Mitterberg, 1916 m. N-Grat, 3+
Bunte Odyssee zwischen Laglkar und Schafplan.
Ennstaler Alpen, Haller Mauern, Rosenau am Hengstpass, Oberösterreich. Zustieg 700 Hm + 5-7 SL und jede Menge mehr oder weniger exponiertes Gehgelände (300 Hm) - der Grat ist länger als man glaubt (!); mit allen Gegenanstiegen insgesamt 1200 Hm Aufstieg.
P Leopolden im hintersten Dambachtal 6 km sö. von Rosenau am Hengstpass, 12 km osö. von Windischgarsten - Laglalm - Laglkar auf ca. 1600 m (sattelartiger Einschnitt am markierten Scheiblingsteinweg, linker Hand kleiner Aussichtspunkt) - in leichtem Ab und Auf Querung durch Latschengassen nach O zum Nordgratfuß - Mitterberg - Abklettern S-Flanke in die erste Scharte - östlich auf die Schafplan hinunter - Steinmänner und Steigspuren zur Laglalm - P.
Ein Gesamtkunstwerk der besonderen Art, ein Tarantella-Tanzkurs durch alle Facetten des klassischen Felsgehens. Schon das Finden des günstigsten Zustiegs durch die Latschen kann schnell von der tragischen Komödie in eine komische Tragödie abgleiten. Die immerhin 700 m Luftlinie des Grates beschäftigen einen - trotz gehöriger „Gehstrecken“ - viel länger als man denkt. Von absoluten Genusskletterstellen à la Roggalkante über fragil-luftigste Turmgebilde bis zu total verlatschten Firstschneiden ist alles zu haben. Die gut eingebohrten Kletterlängen sind lediglich ein kurzer Akt dieses aus dem Rahmen fallenden Schauspiels. Hat man die Vorderkante dieser Felsburg erklommen, findet man sich auf einer Art Chinesischen Mauer wieder, hinter dem vermeintlichen Gipfel wachsen immer wieder neue kecke Hörner in den Himmel. Auch beim Abstieg über Südflanke und Schafplan sei man trotz Steigspuren und Steindauben immer auf der Hut.

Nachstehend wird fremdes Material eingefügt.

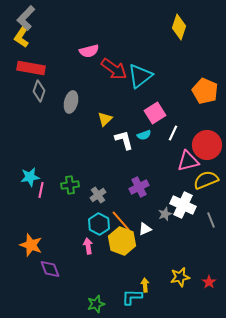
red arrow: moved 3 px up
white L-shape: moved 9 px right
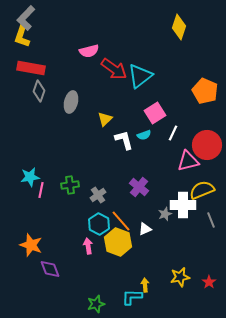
yellow L-shape: rotated 15 degrees counterclockwise
yellow semicircle: moved 4 px left, 10 px down
purple cross: rotated 24 degrees counterclockwise
white cross: rotated 25 degrees counterclockwise
yellow hexagon: moved 4 px left, 1 px down
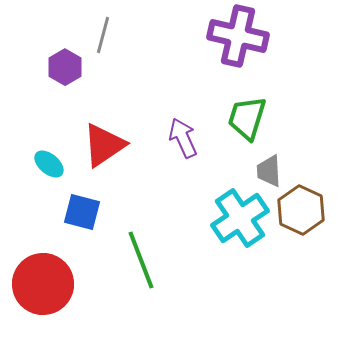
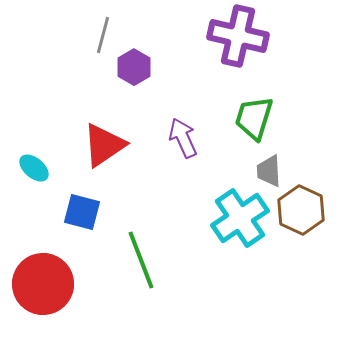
purple hexagon: moved 69 px right
green trapezoid: moved 7 px right
cyan ellipse: moved 15 px left, 4 px down
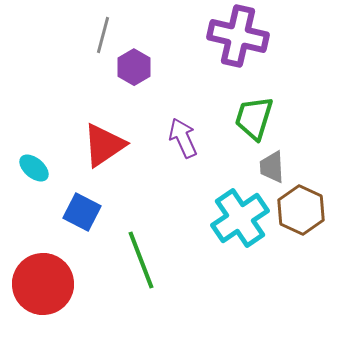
gray trapezoid: moved 3 px right, 4 px up
blue square: rotated 12 degrees clockwise
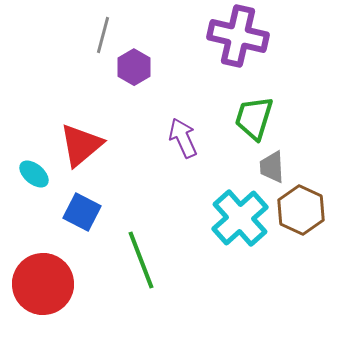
red triangle: moved 23 px left; rotated 6 degrees counterclockwise
cyan ellipse: moved 6 px down
cyan cross: rotated 8 degrees counterclockwise
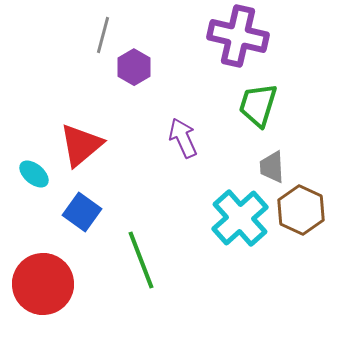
green trapezoid: moved 4 px right, 13 px up
blue square: rotated 9 degrees clockwise
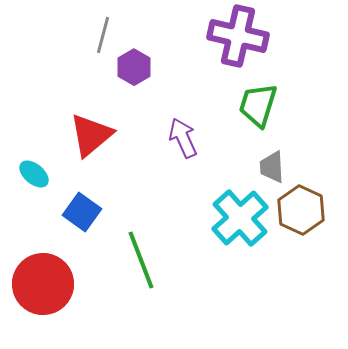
red triangle: moved 10 px right, 10 px up
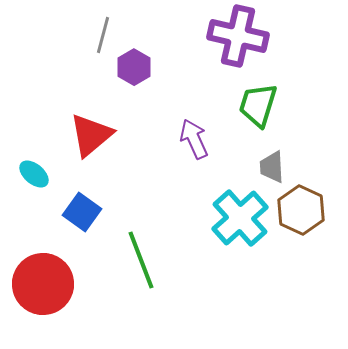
purple arrow: moved 11 px right, 1 px down
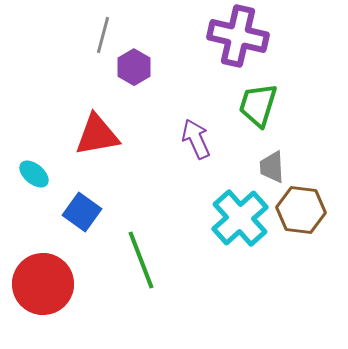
red triangle: moved 6 px right; rotated 30 degrees clockwise
purple arrow: moved 2 px right
brown hexagon: rotated 18 degrees counterclockwise
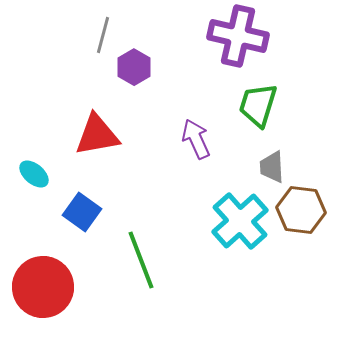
cyan cross: moved 3 px down
red circle: moved 3 px down
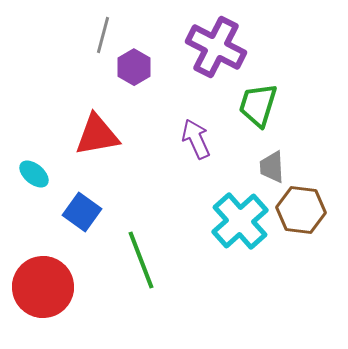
purple cross: moved 22 px left, 11 px down; rotated 14 degrees clockwise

Der gesamte Haller-Mauern-Grat vom Natterriegel zum Gr. Pyhrgas gestattet viele Blickwinkel und scheidet die Geister: Die gewaltige Kette wird im Schnitt alle 10 Jahre einmal überschritten. Eine Seilschaft wird nach 2 - 3 Biwaks rückblickend anders empfinden als ein Alleingänger, der nach 14 Stunden Dauerlauf und 4000 Aufstiegshöhenmeter höchst befriedigt in Hall eintrudelt (oder ein erfahrener Bergführer, der über der Lieblscharte aus dem bröckligen Gemäuer zu Tode stürzt). Unser Nordgrat auf den Mitterberg ist quasi eine Lilliputausgabe des Hauptkammes. Irgendwie fast ein Muss für versierte Allrounder, keinesfalls empfehlenswert für ambitionierte Sonntagsgämsen.
Falls die Winterbilder neugierig machen: hier die Schitour rund um den Mitterberg und auf den Langstein.
Literatur: Im sonst so akribischen AV-Führer Gesäuseberge von Willi End ist nicht einmal der Gipfelname zu finden.
Lustigerweise taucht der Berg in einem Winterführer auf:
Mörth/Potuschak: Schitouren zwischen Enns- und Steyrtal. Steyr: Ennsthaler 1990.